## WHAT THIS TASK INVOLVES
Please put the material from its first line through the line containing "What is the smallest slice in the pie chart?", both ends included, into a Markdown table with the columns Row and Material line. Number each row and leave out blank lines.

DATA RECORDS Start Marker

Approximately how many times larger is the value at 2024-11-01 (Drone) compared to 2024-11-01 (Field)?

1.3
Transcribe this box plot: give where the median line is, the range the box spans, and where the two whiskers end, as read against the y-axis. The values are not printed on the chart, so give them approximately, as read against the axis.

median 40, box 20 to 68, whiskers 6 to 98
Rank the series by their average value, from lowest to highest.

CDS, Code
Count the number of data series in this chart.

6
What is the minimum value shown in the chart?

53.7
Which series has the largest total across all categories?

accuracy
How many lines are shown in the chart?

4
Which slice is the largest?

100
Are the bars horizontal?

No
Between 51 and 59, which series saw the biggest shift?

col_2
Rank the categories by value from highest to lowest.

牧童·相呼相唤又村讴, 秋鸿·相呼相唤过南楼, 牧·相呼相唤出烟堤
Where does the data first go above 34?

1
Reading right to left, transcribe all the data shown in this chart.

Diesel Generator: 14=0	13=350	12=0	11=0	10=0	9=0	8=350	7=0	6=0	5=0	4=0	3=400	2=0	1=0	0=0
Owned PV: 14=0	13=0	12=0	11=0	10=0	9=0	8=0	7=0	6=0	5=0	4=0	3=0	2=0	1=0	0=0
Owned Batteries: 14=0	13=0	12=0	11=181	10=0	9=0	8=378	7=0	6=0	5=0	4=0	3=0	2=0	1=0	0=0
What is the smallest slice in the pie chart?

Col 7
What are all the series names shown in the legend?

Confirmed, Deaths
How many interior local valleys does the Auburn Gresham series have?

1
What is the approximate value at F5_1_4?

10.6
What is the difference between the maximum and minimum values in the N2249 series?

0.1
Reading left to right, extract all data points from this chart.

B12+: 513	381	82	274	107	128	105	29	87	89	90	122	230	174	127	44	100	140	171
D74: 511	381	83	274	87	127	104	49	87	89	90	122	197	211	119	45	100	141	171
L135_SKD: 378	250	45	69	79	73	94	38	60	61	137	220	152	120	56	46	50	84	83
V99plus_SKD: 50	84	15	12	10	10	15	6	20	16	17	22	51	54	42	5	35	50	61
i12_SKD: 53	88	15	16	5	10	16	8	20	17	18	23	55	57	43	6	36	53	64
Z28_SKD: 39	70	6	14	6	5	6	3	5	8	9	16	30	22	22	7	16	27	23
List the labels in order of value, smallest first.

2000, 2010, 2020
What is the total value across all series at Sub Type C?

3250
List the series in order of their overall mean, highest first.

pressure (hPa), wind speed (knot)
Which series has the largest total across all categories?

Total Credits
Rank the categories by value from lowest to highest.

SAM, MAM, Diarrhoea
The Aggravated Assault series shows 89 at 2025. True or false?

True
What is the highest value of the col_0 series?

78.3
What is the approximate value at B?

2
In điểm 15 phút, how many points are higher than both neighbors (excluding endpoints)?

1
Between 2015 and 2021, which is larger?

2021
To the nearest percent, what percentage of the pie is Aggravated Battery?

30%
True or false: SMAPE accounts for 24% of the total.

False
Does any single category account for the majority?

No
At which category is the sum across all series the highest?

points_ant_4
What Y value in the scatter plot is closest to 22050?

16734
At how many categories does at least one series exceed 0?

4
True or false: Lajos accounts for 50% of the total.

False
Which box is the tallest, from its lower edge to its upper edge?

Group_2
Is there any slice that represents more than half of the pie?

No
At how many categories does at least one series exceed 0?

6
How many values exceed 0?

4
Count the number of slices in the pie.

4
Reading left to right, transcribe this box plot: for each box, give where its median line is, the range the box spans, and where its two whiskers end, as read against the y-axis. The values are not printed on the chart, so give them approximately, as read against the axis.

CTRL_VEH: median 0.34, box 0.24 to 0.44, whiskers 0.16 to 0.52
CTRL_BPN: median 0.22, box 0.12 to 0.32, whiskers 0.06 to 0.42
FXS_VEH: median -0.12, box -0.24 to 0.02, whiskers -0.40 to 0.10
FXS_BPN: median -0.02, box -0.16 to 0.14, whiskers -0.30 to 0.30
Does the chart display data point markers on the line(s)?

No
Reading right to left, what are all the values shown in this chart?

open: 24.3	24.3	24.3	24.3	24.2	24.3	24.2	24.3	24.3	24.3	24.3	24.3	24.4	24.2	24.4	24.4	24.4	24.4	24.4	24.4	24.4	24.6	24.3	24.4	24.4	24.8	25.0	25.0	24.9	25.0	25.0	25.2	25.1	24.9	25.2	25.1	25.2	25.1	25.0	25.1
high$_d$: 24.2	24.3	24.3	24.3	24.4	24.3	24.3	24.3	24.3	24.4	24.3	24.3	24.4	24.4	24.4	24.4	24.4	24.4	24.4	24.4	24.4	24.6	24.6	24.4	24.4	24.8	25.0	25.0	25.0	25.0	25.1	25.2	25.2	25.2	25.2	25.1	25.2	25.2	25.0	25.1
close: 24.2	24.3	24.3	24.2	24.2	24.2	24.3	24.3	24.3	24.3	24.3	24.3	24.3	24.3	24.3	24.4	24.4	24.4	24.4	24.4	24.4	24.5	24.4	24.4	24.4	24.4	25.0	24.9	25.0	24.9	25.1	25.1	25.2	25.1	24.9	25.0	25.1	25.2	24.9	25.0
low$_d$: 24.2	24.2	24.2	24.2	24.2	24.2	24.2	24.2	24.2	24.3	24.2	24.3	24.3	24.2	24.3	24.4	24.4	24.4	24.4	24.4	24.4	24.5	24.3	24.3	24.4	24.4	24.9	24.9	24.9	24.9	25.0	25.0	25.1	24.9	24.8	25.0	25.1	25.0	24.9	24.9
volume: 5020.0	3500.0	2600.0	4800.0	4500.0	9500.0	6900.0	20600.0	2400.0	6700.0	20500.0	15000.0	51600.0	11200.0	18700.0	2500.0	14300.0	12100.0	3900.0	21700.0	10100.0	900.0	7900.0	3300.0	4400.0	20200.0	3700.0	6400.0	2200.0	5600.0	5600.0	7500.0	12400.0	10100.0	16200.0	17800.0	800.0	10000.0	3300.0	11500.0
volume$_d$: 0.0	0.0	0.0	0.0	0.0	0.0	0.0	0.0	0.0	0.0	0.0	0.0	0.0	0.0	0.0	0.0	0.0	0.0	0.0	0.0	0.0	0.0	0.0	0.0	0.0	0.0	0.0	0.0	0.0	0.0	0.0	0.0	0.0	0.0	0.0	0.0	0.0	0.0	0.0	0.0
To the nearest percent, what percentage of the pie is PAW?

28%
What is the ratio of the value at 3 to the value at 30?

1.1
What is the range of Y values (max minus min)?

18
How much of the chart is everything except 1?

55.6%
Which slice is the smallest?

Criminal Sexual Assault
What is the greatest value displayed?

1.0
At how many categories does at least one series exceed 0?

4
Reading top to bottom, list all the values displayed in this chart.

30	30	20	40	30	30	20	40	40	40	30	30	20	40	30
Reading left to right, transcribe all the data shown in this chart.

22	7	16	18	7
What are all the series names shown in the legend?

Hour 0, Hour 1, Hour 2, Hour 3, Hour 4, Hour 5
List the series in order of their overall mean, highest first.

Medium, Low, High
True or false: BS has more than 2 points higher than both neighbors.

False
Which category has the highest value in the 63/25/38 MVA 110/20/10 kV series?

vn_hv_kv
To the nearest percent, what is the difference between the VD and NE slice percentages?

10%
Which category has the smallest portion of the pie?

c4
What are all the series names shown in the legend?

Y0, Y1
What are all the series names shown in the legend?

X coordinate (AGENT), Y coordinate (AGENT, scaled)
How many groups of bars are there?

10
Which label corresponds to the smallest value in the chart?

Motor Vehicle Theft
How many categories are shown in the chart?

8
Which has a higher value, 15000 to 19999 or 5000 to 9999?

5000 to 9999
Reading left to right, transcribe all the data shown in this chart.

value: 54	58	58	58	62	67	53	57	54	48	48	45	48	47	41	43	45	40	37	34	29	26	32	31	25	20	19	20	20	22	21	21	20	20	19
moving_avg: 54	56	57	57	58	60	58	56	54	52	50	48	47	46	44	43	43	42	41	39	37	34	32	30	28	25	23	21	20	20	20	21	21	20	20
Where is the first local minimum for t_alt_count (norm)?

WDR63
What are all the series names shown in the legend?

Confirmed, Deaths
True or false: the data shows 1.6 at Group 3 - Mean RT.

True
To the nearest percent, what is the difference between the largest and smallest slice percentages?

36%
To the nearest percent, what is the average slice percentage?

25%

DATA RECORDS End Marker

## YOUR RESPONSE
| Row | Material line |
|---|---|
| 1 | Approximately how many times larger is the value at 2024-11-01 (Drone) compared to 2024-11-01 (Field)? |
| 2 | 1.3 |
| 3 | Transcribe this box plot: give where the median line is, the range the box spans, and where the two whiskers end, as read against the y-axis. The values are not printed on the chart, so give them approximately, as read against the axis. |
| 4 | median 40, box 20 to 68, whiskers 6 to 98 |
| 5 | Rank the series by their average value, from lowest to highest. |
| 6 | CDS, Code |
| 7 | Count the number of data series in this chart. |
| 8 | 6 |
| 9 | What is the minimum value shown in the chart? |
| 10 | 53.7 |
| 11 | Which series has the largest total across all categories? |
| 12 | accuracy |
| 13 | How many lines are shown in the chart? |
| 14 | 4 |
| 15 | Which slice is the largest? |
| 16 | 100 |
| 17 | Are the bars horizontal? |
| 18 | No |
| 19 | Between 51 and 59, which series saw the biggest shift? |
| 20 | col_2 |
| 21 | Rank the categories by value from highest to lowest. |
| 22 | 牧童·相呼相唤又村讴, 秋鸿·相呼相唤过南楼, 牧·相呼相唤出烟堤 |
| 23 | Where does the data first go above 34? |
| 24 | 1 |
| 25 | Reading right to left, transcribe all the data shown in this chart. |
| 26 | Diesel Generator: 14=0	13=350	12=0	11=0	10=0	9=0	8=350	7=0	6=0	5=0	4=0	3=400	2=0	1=0	0=0 |
| 27 | Owned PV: 14=0	13=0	12=0	11=0	10=0	9=0	8=0	7=0	6=0	5=0	4=0	3=0	2=0	1=0	0=0 |
| 28 | Owned Batteries: 14=0	13=0	12=0	11=181	10=0	9=0	8=378	7=0	6=0	5=0	4=0	3=0	2=0	1=0	0=0 |
| 29 | What is the smallest slice in the pie chart? |